Why does the printed char change when I use printf with %s and %c?

Question

This is the code I have:

int main(){
    char *p = "koraytugay";
    printf("%s%i byte(s).\n",   "Size of variable p:"       ,sizeof(p));
    printf("%s%i byte(s).\n\n", "Size of what p points to:" ,sizeof(*p));

    char t[] = "koraytugay";
    printf("%s%i byte(s).\n",   "Size of variable t:"       ,sizeof(t));
    printf("%s%i byte(s).\n\n", "Size of what t points to:" ,sizeof(*t));

    printf("%s%c\n",    "Printing p[3]: ",  p[3]);
    printf("%s%c\n",    "Printing t[3]: ",  t[3]);

    printf("%s",*(&p));

}

and the output I get is:

Size of variable p:8 byte(s).
Size of what p points to:1 byte(s).

Size of variable t:11 byte(s).
Size of what t points to:1 byte(s).

Printing p[3]: a
Printing t[3]: a
koraytugay

When I change the last statement to:

printf("%c",*(&p));

The last line printed will be:

6

instead of

koraytugay

But why? I am expecting that it would print

k

?

Answer 1

%c format specifier expects an argumnet of type char.

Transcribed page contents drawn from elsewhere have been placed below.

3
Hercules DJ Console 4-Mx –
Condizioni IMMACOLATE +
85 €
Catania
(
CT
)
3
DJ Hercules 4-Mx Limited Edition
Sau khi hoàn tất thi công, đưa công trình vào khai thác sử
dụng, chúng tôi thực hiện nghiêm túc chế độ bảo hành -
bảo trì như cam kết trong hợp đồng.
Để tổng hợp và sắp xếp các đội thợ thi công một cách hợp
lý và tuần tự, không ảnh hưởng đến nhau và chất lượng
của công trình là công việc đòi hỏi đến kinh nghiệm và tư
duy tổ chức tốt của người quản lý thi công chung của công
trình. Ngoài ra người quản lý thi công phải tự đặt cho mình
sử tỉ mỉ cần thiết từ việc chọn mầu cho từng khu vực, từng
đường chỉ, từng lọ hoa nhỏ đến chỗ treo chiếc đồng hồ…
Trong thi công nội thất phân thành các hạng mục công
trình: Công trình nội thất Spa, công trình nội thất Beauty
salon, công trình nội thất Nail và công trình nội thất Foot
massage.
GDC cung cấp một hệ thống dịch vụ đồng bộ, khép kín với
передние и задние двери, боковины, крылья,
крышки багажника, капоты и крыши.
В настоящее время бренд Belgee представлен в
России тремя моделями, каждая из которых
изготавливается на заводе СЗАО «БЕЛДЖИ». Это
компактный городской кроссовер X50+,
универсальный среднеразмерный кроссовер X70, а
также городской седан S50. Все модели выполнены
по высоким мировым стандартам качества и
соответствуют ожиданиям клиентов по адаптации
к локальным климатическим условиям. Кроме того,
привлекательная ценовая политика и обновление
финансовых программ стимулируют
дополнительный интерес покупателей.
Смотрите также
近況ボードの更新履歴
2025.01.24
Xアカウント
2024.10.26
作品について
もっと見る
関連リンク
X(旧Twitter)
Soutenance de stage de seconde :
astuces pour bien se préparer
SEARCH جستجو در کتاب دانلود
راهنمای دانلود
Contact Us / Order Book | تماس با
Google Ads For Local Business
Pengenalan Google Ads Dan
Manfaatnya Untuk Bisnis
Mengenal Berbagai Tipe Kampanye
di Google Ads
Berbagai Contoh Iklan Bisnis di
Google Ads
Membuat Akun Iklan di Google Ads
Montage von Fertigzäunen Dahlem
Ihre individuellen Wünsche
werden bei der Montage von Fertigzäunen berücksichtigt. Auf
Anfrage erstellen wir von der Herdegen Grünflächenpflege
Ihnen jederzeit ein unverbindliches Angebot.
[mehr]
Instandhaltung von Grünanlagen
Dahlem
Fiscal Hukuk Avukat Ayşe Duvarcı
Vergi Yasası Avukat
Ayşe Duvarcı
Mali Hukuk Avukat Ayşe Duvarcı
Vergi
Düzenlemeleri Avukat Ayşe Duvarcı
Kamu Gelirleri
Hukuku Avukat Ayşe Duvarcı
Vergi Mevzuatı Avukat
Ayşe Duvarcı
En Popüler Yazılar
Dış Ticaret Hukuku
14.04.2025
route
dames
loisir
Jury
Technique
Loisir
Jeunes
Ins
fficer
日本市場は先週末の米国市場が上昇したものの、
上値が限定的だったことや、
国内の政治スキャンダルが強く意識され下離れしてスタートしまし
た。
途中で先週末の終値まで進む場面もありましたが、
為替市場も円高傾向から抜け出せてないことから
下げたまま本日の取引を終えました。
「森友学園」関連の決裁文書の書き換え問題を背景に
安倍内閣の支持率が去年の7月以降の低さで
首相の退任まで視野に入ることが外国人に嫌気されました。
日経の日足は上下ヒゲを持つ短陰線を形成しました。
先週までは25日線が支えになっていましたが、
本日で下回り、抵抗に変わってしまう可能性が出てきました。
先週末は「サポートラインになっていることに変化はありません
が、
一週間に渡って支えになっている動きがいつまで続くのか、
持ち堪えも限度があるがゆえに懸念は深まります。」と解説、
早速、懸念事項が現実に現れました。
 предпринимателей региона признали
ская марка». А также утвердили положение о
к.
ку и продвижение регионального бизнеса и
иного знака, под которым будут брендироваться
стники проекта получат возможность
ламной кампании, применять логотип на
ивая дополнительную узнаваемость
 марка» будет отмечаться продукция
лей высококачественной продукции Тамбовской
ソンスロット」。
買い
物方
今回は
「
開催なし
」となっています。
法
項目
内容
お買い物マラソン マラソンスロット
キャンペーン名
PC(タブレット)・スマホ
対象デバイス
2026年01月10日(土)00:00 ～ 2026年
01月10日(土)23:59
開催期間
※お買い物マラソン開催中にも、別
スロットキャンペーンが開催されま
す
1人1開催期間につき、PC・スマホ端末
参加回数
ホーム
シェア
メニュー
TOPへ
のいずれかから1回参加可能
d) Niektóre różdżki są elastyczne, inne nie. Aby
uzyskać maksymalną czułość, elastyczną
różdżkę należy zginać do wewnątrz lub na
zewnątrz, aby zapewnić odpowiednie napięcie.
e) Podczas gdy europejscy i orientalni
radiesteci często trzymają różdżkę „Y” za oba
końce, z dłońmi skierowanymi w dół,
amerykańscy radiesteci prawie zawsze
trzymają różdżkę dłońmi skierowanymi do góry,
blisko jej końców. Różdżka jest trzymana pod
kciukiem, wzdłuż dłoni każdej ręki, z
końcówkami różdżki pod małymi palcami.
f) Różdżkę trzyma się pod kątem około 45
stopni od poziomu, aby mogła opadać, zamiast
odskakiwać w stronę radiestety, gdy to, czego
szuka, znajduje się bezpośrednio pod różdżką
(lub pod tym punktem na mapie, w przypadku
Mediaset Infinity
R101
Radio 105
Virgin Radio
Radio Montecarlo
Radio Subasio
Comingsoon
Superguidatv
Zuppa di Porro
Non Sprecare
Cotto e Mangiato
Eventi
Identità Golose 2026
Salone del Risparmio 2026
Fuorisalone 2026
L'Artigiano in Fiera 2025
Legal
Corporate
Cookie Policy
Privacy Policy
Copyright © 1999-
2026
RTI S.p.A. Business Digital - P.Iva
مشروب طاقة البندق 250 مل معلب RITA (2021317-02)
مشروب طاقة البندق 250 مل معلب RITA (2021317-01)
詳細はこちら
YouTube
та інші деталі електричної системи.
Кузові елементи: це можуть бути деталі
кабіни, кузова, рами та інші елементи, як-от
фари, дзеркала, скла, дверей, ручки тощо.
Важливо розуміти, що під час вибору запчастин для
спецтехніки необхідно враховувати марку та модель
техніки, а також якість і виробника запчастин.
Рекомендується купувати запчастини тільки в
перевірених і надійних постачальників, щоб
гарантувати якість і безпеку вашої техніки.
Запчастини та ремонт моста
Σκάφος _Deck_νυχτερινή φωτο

In your code, *(&p) is of type char *. Using %c to print that leads to undefined behaviour.

Reference: From chapter 7.21.6.1, C11 standard, paragraph 9,

If a conversion specification is invalid, the behavior is undefined. If any argument is not the correct type for the corresponding conversion specification, the behavior is undefined.

Answer 2

It doesn't print k because it's expecting a char and you passed a char * so probably

printf("%c", **(&p));

will print k.

The type of &p is char ** because it creates a pointer with the address of p, so *(&p) is exactly the same as p, hence to print *(&p) you need the "%s" specifier.

If you use the "%c" specifier with *(&p) it's evaluated as an integer so you can't predict what is going to be printed because it will depend on what is the value stored in the pointer.